[Opening Given entries section]

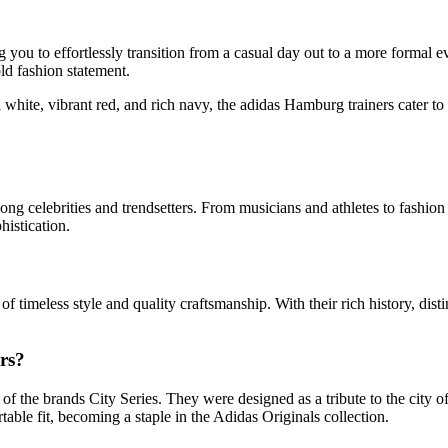
 you to effortlessly transition from a casual day out to a more formal e
ld fashion statement.
d white, vibrant red, and rich navy, the adidas Hamburg trainers cater t
ng celebrities and trendsetters. From musicians and athletes to fashio
histication.
timeless style and quality craftsmanship. With their rich history, distin
rs?
of the brands City Series. They were designed as a tribute to the city 
table fit, becoming a staple in the Adidas Originals collection.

[Closing Given entries section]

#### What you have to do:
Output the extracted text from all of the records line for line and unchanged, leaving the pictures out.

#### Answer to this task:
 you to effortlessly transition from a casual day out to a more formal e
ld fashion statement.
d white, vibrant red, and rich navy, the adidas Hamburg trainers cater t
ng celebrities and trendsetters. From musicians and athletes to fashio
histication.
timeless style and quality craftsmanship. With their rich history, distin
rs?
of the brands City Series. They were designed as a tribute to the city 
table fit, becoming a staple in the Adidas Originals collection.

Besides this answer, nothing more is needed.